An investment in the mental health of students, staff and families within RPS is more important than ever to Kamras, especially in light of the recent shooting of five people at the Belt Atlantic Apartments which included two RPS students getting injured.

Kamras says the district looks forward to returning for in-person learning in order to offer in-person mental health services.

Dr. Ram Bhagat, Manager of School Culture and Climate Strategy, helped create mindfulness rooms within three schools in the district. The rooms are a place for students and staff to feel calm, or to meet with a counselor to process what they may be going through.

“If there is a student having some difficulty processing anger or frustration or an emotion, and that is bubbling up in class, the mindfulness room is where they can work through their emotions with a counselor and be in a place to come back to class in a more productive way,” said Kamras.

As a former science teacher, Bhagat says academics are important but says teaching students how to manage their behavior in a healthy way and practicing self-reflection of their actions and choices is also important.

“Having the rooms itself sends a message that says here is a place that values your social and emotional well-being,” said Dr. Bhagat. “When students walk in, their energy changes.”

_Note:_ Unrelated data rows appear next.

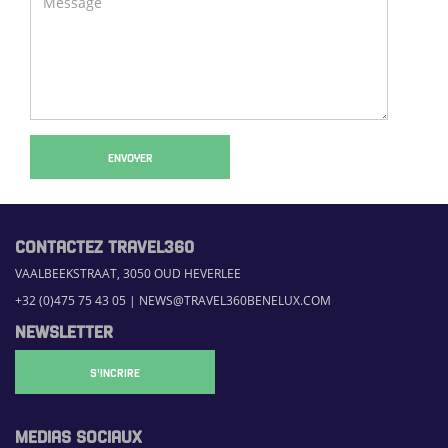
ENVOYER
CONTACTEZ TRAVEL360
VAALBEEKSTRAAT, 3050 OUD HEVERLEE
+32 (0)475 75 43 05
|
NEWS@TRAVEL360BENELUX.COM
NEWSLETTER
S'INCRIRE
MEDIAS SOCIAUX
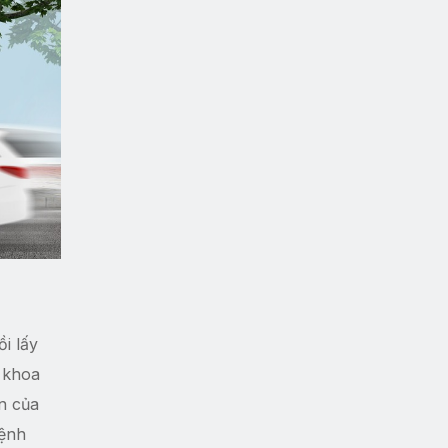
i lấy
y khoa
n của
bệnh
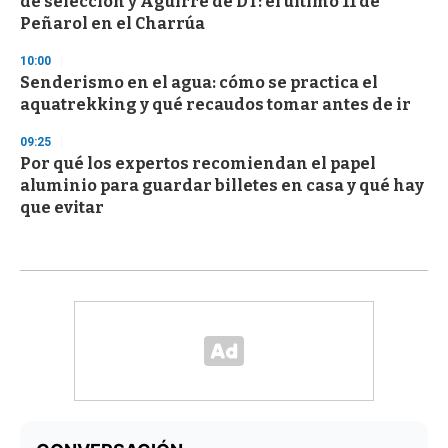
de selección y Aguirre de DT: el último 11 de
Peñarol en el Charrúa
10:00
Senderismo en el agua: cómo se practica el
aquatrekking y qué recaudos tomar antes de ir
09:25
Por qué los expertos recomiendan el papel
aluminio para guardar billetes en casa y qué hay
que evitar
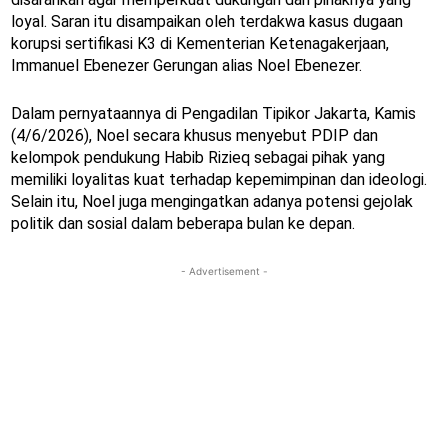
loyal. Saran itu disampaikan oleh terdakwa kasus dugaan
korupsi sertifikasi K3 di Kementerian Ketenagakerjaan,
Immanuel Ebenezer Gerungan alias Noel Ebenezer.
Dalam pernyataannya di Pengadilan Tipikor Jakarta, Kamis
(4/6/2026), Noel secara khusus menyebut PDIP dan
kelompok pendukung Habib Rizieq sebagai pihak yang
memiliki loyalitas kuat terhadap kepemimpinan dan ideologi.
Selain itu, Noel juga mengingatkan adanya potensi gejolak
politik dan sosial dalam beberapa bulan ke depan.
- Advertisement -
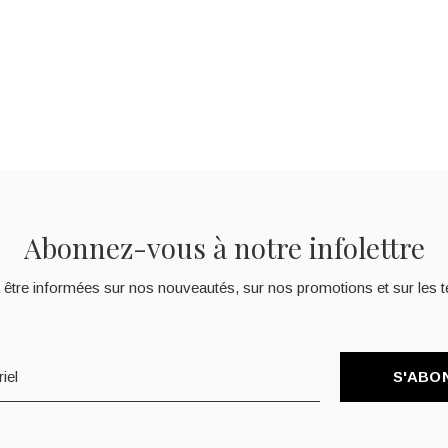
Abonnez-vous à notre infolettre
 être informées sur nos nouveautés, sur nos promotions et sur les t
S'ABO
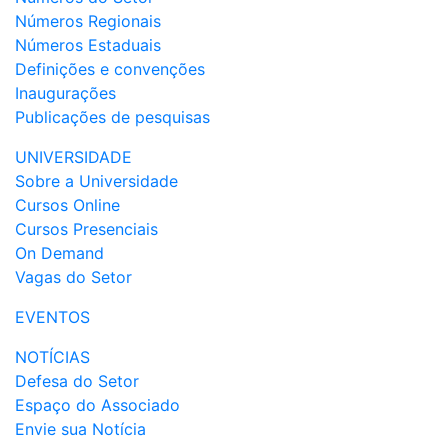
Números Regionais
Números Estaduais
Definições e convenções
Inaugurações
Publicações de pesquisas
UNIVERSIDADE
Sobre a Universidade
Cursos Online
Cursos Presenciais
On Demand
Vagas do Setor
EVENTOS
NOTÍCIAS
Defesa do Setor
Espaço do Associado
Envie sua Notícia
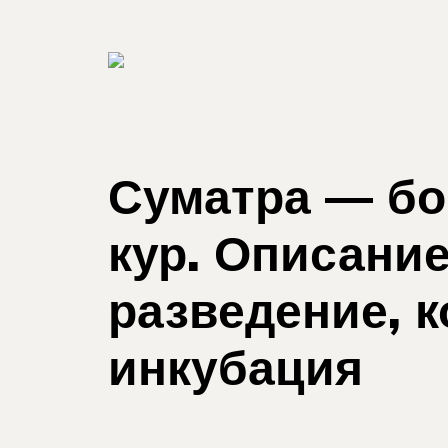
Суматра — бо
кур. Описание
разведение, 
инкубация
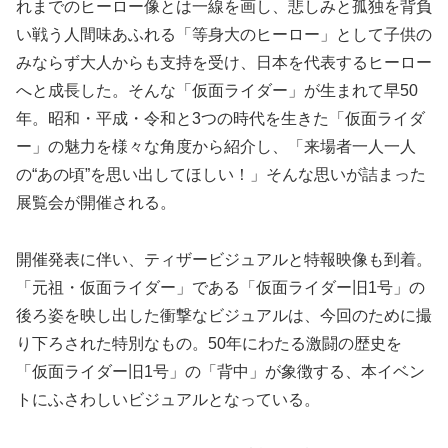
れまでのヒーロー像とは一線を画し、悲しみと孤独を背負
い戦う人間味あふれる「等身大のヒーロー」として子供の
みならず大人からも支持を受け、日本を代表するヒーロー
へと成長した。そんな「仮面ライダー」が生まれて早50
年。昭和・平成・令和と3つの時代を生きた「仮面ライダ
ー」の魅力を様々な角度から紹介し、「来場者一人一人
の“あの頃”を思い出してほしい！」そんな思いが詰まった
展覧会が開催される。
開催発表に伴い、ティザービジュアルと特報映像も到着。
「元祖・仮面ライダー」である「仮面ライダー旧1号」の
後ろ姿を映し出した衝撃なビジュアルは、今回のために撮
り下ろされた特別なもの。50年にわたる激闘の歴史を
「仮面ライダー旧1号」の「背中」が象徴する、本イベン
トにふさわしいビジュアルとなっている。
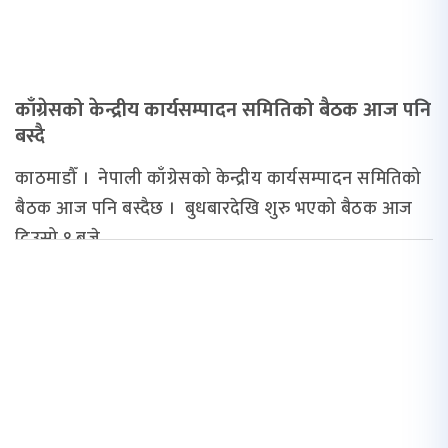
काँग्रेसको केन्द्रीय कार्यसम्पादन समितिको बैठक आज पनि
बस्दै
काठमाडौँ । नेपाली काँग्रेसको केन्द्रीय कार्यसम्पादन समितिको
बैठक आज पनि बस्दैछ । बुधबारदेखि शुरु भएको बैठक आज
दिउसो १ बजे...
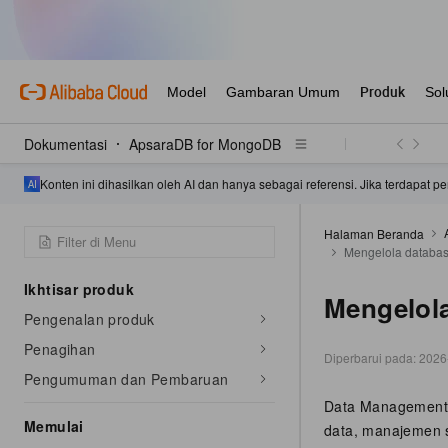
Dokumentasi
ApsaraDB for MongoDB
Konten ini dihasilkan oleh AI dan hanya sebagai referensi. Jika terdapat
Halaman Beranda
Mengelola datab
Ikhtisar produk
Mengelol
Pengenalan produk
Penagihan
Diperbarui pada:
2026
Pengumuman dan Pembaruan
Data Management 
Memulai
data, manajemen 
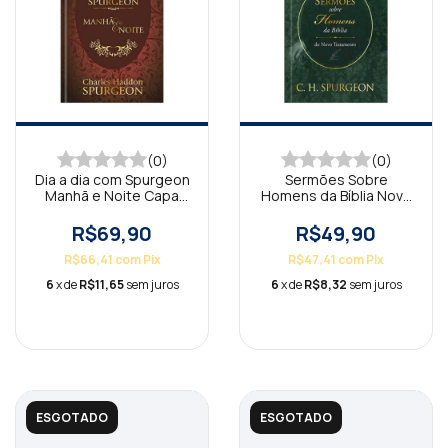
(0)
(0)
Dia a dia com Spurgeon
Sermões Sobre
Manhã e Noite Capa
Homens da Bíblia Novo
Dura
Testamento
R$69,90
R$49,90
R$66,41
com
Pix
R$47,41
com
Pix
6
x de
R$11,65
sem juros
6
x de
R$8,32
sem juros
ESGOTADO
ESGOTADO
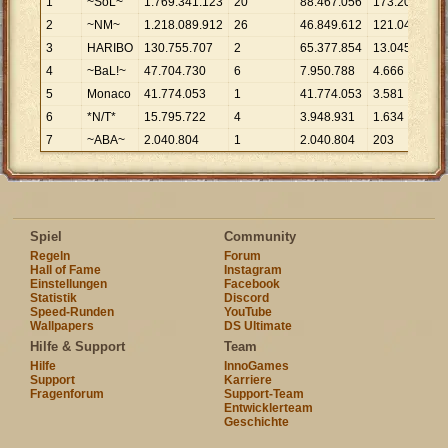
1
~SoL~
1
.
769
.
341
.
123
20
88
.
467
.
056
173
.
205
10
.
2
~NM~
1
.
218
.
089
.
912
26
46
.
849
.
612
121
.
043
10
.
3
HARIBO
130
.
755
.
707
2
65
.
377
.
854
13
.
045
10
.
4
~BaL!~
47
.
704
.
730
6
7
.
950
.
788
4
.
666
10
.
5
Monaco
41
.
774
.
053
1
41
.
774
.
053
3
.
581
11
.
6
*N/T*
15
.
795
.
722
4
3
.
948
.
931
1
.
634
9
.
6
7
~ABA~
2
.
040
.
804
1
2
.
040
.
804
203
10
.
Spiel
Community
Regeln
Forum
Hall of Fame
Instagram
Einstellungen
Facebook
Statistik
Discord
Speed-Runden
YouTube
Wallpapers
DS Ultimate
Hilfe & Support
Team
Hilfe
InnoGames
Support
Karriere
Fragenforum
Support-Team
Entwicklerteam
Geschichte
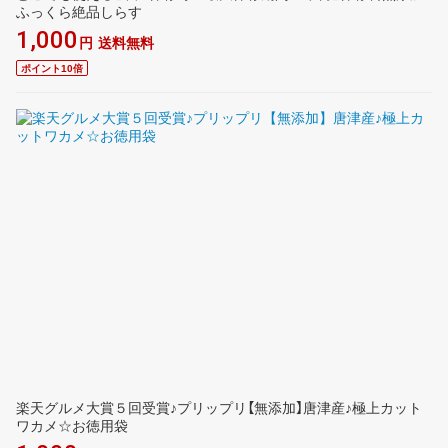
ふっくら絶品しらす
1,000
円
送料無料
ポイント10倍
楽天グルメ大賞５回受賞♪プリップリ【無添加】唐津産♪極上カット
ワカメ☆お徳用袋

Bhagat says at MLK Middle School there is a designated mindfulness director and students are taught how to regulate their breathing and practice what they call “reciprocal teaching.”

“Students are coming and seeking it out, those are some of the benefits. I am excited about what we learned virtually doing a lot of mindfulness,” said Bhagat. “We know social-emotional learning and mindfulness and trauma-informed practices, and community healing circles [are important]. We have those all ready to roll out next year.”

Kamras says he would like the district to reach a level of more mental health staff members.

“I would love to have a counselor for every 20 kids and not one for every 200, a social worker for every 20 kids and not one every 200, and a fully outfitted mindfulness room in every school,” said Kamras.

Bhagat says having mindfulness rooms in every school could soon be a reality as RPS is in the final round of a grant through the Kellogg Foundation called “Massive Resistance: Creating a Thriving Ecosystem for Youth of Color.”

“If we get that grant, we will have enough money to fund a mindfulness room and a restorative urban garden space in every one of our schools,” said Bhagat.